Director Ryan Fleck had all the pieces necessary to make Half Nelson big, blockbuster and mainstream but instead chose, through soft and inviting cinematography, the inserting of history snippets spoken directly to the camera, invasive angles and a soft grainy focus reminiscent of home videos, to keep this film decidedly indie. . And by breaking from the realm of the mainstream, Half Nelson is resultantly free –free to be honest, forthright and deeply thought-provoking.
Half Nelson’s lead actors take this freedom and run with it. At the risk of sounding like a broken record, it can’t be expressed how perfect Ryan Gosling is in the role of Dan Dunne. Wrapped in palpable, genuine and empathy-inducing emotional turmoil, Dunne, through Goslings adept handling, becomes someone you pull for, someone you hope for, someone you love. He’s the teacher that made you think, that challenged your perspective, that (if you let him) helped to mold you into the person you could be.
Shareeka Epps provides Gosling with an excellent foil. She makes Drey quiet, distant, unreadable . . . until a smile transforms her face with tender magic. Impressive and powerful, Epps says so much without uttering a single word. With a face that emotes so easily and clearly, she could be little else but an actress.

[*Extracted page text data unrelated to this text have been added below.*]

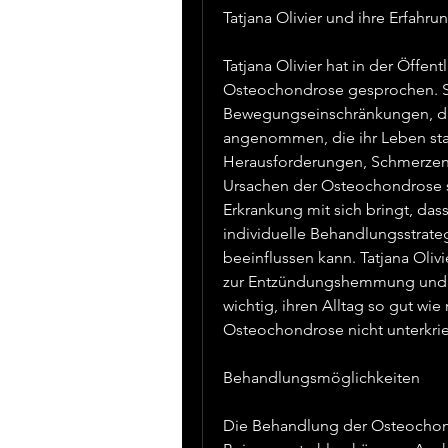
Tatjana Olivier und ihre Erfah
Tatjana Olivier hat in der Öffent
Osteochondrose gesprochen. Si
Bewegungseinschränkungen, die
angenommen, die ihr Leben stark
Herausforderungen, Schmerzen 
Ursachen der Osteochondrose sin
Erkrankung mit sich bringt, dass
individuelle Behandlungsstrateg
beeinflussen kann. Tatjana Olivi
zur Entzündungshemmung und in e
wichtig, ihren Alltag so gut wie
Osteochondrose nicht unterkrie
Behandlungsmöglichkeiten
Die Behandlung der Osteochondr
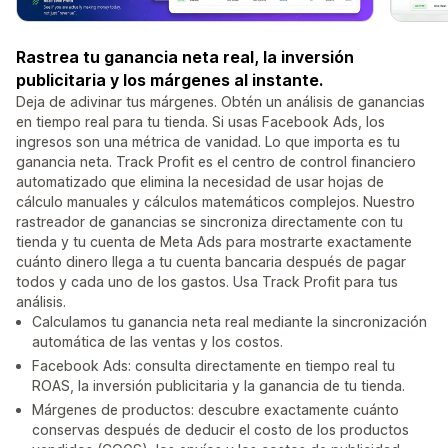
Rastrea tu ganancia neta real, la inversión
publicitaria y los márgenes al instante.
Deja de adivinar tus márgenes. Obtén un análisis de ganancias
en tiempo real para tu tienda. Si usas Facebook Ads, los
ingresos son una métrica de vanidad. Lo que importa es tu
ganancia neta. Track Profit es el centro de control financiero
automatizado que elimina la necesidad de usar hojas de
cálculo manuales y cálculos matemáticos complejos. Nuestro
rastreador de ganancias se sincroniza directamente con tu
tienda y tu cuenta de Meta Ads para mostrarte exactamente
cuánto dinero llega a tu cuenta bancaria después de pagar
todos y cada uno de los gastos. Usa Track Profit para tus
análisis.
Calculamos tu ganancia neta real mediante la sincronización
automática de las ventas y los costos.
Facebook Ads: consulta directamente en tiempo real tu
ROAS, la inversión publicitaria y la ganancia de tu tienda.
Márgenes de productos: descubre exactamente cuánto
conservas después de deducir el costo de los productos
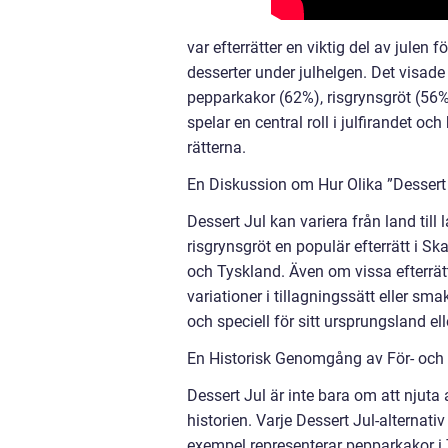
var efterrätter en viktig del av julen 
desserter under julhelgen. Det visade
pepparkakor (62%), risgrynsgröt (56%)
spelar en central roll i julfirandet o
rätterna.
En Diskussion om Hur Olika ”Dessert 
Dessert Jul kan variera från land till l
risgrynsgröt en populär efterrätt i S
och Tyskland. Även om vissa efterrä
variationer i tillagningssätt eller sm
och speciell för sitt ursprungsland ell
En Historisk Genomgång av För- och 
Dessert Jul är inte bara om att njuta 
historien. Varje Dessert Jul-alternativ
exempel representerar pepparkakor i 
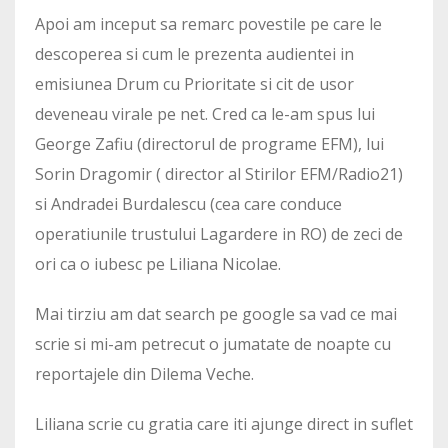
Apoi am inceput sa remarc povestile pe care le
descoperea si cum le prezenta audientei in
emisiunea Drum cu Prioritate si cit de usor
deveneau virale pe net. Cred ca le-am spus lui
George Zafiu (directorul de programe EFM), lui
Sorin Dragomir ( director al Stirilor EFM/Radio21)
si Andradei Burdalescu (cea care conduce
operatiunile trustului Lagardere in RO) de zeci de
ori ca o iubesc pe Liliana Nicolae.
Mai tirziu am dat search pe google sa vad ce mai
scrie si mi-am petrecut o jumatate de noapte cu
reportajele din Dilema Veche.
Liliana scrie cu gratia care iti ajunge direct in suflet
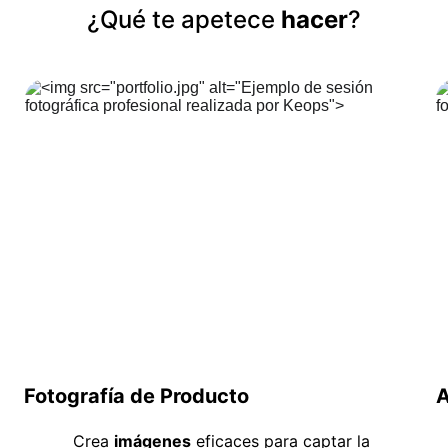
¿Qué te apetece 
hacer
?
Fotografía de Producto
A
Crea 
imágenes
 eficaces para captar la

Worth noting is Anthony Mackie’s performance as Frank. Seeming more of a benevolent uncle than a drug dealer, Mackie blurs the lines between good and evil, between genuine love and affection stemming from selfish motivations. His interactions with Drey provide another layer of conflict, another hazy lens to look through, another example of two forces in crushing opposition.
In one of the most poignant scenes of the film, Dunne confronts Frank, accusing him of corrupting Drey. When Gosling could say so much, he sums up the entirety of his overwhelming emotions with an anguished, “I don’t know! I don’t know.” And that is really the truth of things isn’t it? We all don’t know. We are just sort of swinging blind, hoping against hope that our actions, in some small way, contribute to something bigger and better than ourselves.
So there it is – my attempt at a review for Half Nelson. Now go buy the DVD.